═════ EXCERTO DO TEXTO ═════
(Marcela Manso) Māyā e līlā

Māyā e līlā estão presentes em todos os momentos da nossa vida. A arte, essa mesma à qual dedico a minha vida, é ela em si līlā e māyā, e vive de līlā e māyā. Mas precisamos ter presente que não podemos deixar que esta ilusão nos afogue e nos distancie do verdadeiro propósito de tudo.

É importante ter em mente que o mundo não nos dá nada, só tira, e estamos aqui para servir. Fazemos parte de um todo indissociável, do qual só nos conseguimos aperceber em momentos em que realmente entramos em meditação profunda e sentimos que não há diferença entre o dentro e o fora e que um espaço enorme se abre no peito, deixando de sentir as dores físicas e psicológicas. No resto do tempo, vivemos nesta ilusão de separação, “agredidos” diariamente por hiper estímulos e absorvendo por todos os sentidos conceitos de que a felicidade virá por consumir mac-lixo, ser os hiper fit, “bonzões e jeitosas do yoga”, com a saúde física eterna, esquecendo que yogāsana não traz saúde se não cuidarmos da saúde mental. Até a absorção dos alimentos está relacionada com o impacto do ambiente em que nos movimentamos, as rotinas de sono, a alimentação adequada, a resposta emocional e as influências espirituais, para além da actividade física adequada à idade e condição de cada um.
═════ MATERIAL FORNECIDO ═════
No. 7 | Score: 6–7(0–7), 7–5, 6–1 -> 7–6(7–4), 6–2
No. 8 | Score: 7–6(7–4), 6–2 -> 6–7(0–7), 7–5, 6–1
═════
▸ TAREFAS
**1)** No texto sobre māyā e līlā, de que é preciso cuidar para que yogāsana traga saúde?
**2)** Retome o texto sobre māyā e līlā a partir do ponto em que termina.
O material fornecido não é necessário.

▸ LISTA DE RESPOSTAS
**1)** Da saúde mental.

**2)**
Nós nos concentramos na nossa identidade externa, a nossa profissão, a nossa aparência física ou nas dores físicas e psicológicas: traumas de sermos filhos de ex-militares que vieram doidos da guerra colonial (ou já eram antes de ir, por uma infância traumática de pobreza material ou emocional - ou ambas); vamos contando esta narrativa por aí, justificando todos os nossos actos, enchendo a vida de tralha física e emocional para preencher um vazio que temos dentro. Terminamos por passar isto aos nossos filhos e gerações futuras, sem parar para pensar que nada disto faz sentido, que o trabalho que temos serve apenas para alimentar um sistema ilusório, que a noção de sucesso é também ilusória, pois nem temos tempo de parar para respirar um pouco e ver para além do que a sociedade nos impinge, continuando nesta dança da ilusão. Enquanto não nos conseguirmos distanciar de tudo isto, do hiper consumo, inclusive nas supostas correntes espirituais, e não conseguirmos perceber quem nós somos para além destas mil capas que vestimos, não conseguiremos nos livrar de todo o sofrimento que nos oprime a alma.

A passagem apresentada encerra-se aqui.